- [DATA SUPPLIED]:
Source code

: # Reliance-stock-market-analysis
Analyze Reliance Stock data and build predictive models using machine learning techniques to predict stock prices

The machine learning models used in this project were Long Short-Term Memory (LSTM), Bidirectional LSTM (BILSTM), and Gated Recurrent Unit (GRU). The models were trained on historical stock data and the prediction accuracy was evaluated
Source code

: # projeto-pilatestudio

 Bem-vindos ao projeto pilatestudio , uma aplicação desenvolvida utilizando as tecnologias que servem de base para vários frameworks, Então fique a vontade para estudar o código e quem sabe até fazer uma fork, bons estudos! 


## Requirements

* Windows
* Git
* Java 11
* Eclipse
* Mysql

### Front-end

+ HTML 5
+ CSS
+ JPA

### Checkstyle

==

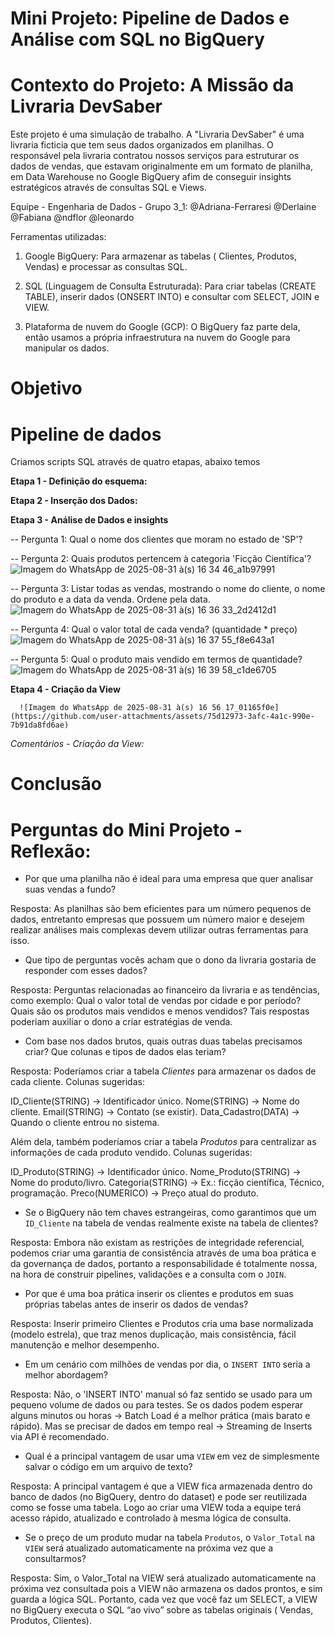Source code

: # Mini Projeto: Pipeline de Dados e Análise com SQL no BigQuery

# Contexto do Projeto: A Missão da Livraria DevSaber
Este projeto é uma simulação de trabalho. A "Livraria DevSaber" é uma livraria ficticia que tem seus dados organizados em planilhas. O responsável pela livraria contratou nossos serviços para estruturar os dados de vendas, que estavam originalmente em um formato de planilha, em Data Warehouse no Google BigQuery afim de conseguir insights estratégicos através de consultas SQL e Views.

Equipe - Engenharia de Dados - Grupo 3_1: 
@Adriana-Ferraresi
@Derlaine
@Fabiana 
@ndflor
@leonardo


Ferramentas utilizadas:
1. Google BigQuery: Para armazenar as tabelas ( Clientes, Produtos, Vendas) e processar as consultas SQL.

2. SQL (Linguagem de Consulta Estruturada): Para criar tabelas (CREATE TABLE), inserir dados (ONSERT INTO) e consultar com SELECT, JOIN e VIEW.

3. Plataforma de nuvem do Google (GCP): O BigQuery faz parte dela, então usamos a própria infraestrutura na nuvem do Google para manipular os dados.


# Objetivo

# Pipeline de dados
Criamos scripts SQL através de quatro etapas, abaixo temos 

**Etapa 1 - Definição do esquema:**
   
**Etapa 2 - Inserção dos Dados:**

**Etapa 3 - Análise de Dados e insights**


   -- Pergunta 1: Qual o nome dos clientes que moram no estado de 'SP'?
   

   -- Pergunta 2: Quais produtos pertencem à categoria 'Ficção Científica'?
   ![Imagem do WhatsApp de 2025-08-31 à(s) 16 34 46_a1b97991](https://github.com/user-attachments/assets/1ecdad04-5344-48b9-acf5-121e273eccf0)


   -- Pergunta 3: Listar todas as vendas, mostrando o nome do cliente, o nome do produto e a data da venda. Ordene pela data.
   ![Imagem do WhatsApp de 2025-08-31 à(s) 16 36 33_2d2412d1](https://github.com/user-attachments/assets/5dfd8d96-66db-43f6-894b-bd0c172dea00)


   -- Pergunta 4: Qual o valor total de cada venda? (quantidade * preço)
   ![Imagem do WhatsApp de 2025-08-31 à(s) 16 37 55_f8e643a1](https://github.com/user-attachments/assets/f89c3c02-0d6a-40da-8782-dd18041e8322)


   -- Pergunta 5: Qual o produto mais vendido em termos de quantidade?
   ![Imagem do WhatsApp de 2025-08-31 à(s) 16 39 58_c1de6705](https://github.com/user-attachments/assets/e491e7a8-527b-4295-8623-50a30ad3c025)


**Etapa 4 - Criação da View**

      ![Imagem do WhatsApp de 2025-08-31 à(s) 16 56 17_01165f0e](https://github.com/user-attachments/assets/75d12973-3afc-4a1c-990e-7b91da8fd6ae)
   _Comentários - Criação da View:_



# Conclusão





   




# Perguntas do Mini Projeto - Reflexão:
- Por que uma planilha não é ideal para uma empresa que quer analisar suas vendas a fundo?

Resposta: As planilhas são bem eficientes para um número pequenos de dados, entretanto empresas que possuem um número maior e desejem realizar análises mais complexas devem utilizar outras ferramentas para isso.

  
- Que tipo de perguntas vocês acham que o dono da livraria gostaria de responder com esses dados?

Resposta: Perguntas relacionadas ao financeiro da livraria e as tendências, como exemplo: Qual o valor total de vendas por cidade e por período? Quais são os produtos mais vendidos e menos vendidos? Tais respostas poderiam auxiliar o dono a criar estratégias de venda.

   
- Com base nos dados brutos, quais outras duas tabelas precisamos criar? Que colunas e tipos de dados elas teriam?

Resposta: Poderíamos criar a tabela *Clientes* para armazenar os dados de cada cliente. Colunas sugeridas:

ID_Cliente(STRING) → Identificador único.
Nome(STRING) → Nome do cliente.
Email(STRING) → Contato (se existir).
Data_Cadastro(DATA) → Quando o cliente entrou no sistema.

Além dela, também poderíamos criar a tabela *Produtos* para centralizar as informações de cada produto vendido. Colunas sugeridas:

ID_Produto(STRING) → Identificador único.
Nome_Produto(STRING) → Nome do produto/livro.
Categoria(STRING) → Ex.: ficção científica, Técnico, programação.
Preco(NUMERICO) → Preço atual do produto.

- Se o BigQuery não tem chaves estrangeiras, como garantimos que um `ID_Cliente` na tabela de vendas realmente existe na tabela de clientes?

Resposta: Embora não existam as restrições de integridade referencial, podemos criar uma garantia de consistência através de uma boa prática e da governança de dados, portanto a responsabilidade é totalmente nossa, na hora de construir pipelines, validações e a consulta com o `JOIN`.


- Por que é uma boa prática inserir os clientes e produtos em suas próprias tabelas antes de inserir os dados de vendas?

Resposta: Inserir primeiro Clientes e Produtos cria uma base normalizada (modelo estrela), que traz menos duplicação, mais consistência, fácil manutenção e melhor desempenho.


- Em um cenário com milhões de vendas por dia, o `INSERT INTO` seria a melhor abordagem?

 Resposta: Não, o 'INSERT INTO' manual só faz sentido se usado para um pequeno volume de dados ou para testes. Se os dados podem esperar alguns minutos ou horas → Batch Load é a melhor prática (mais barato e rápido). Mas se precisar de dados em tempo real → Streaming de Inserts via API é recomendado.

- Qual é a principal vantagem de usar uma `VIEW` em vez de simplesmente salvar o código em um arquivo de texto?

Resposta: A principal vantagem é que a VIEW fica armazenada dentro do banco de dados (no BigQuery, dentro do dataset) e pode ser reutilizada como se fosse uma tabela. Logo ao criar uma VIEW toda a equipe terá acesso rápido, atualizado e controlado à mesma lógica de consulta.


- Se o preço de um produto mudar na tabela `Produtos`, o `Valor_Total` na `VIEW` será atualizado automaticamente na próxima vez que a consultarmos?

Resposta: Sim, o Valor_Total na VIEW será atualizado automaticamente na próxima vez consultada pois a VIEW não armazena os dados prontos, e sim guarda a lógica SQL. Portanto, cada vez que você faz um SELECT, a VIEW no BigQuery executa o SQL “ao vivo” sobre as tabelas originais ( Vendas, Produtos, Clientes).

==

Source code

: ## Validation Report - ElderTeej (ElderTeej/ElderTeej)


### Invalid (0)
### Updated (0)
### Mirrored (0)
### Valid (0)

- [TASK DETAILS]: Extract from the records every line that contains the word "único", treating uppercase and lowercase letters as distinct.

- [EXPECTED ANSWER]:
ID_Cliente(STRING) → Identificador único.
ID_Produto(STRING) → Identificador único.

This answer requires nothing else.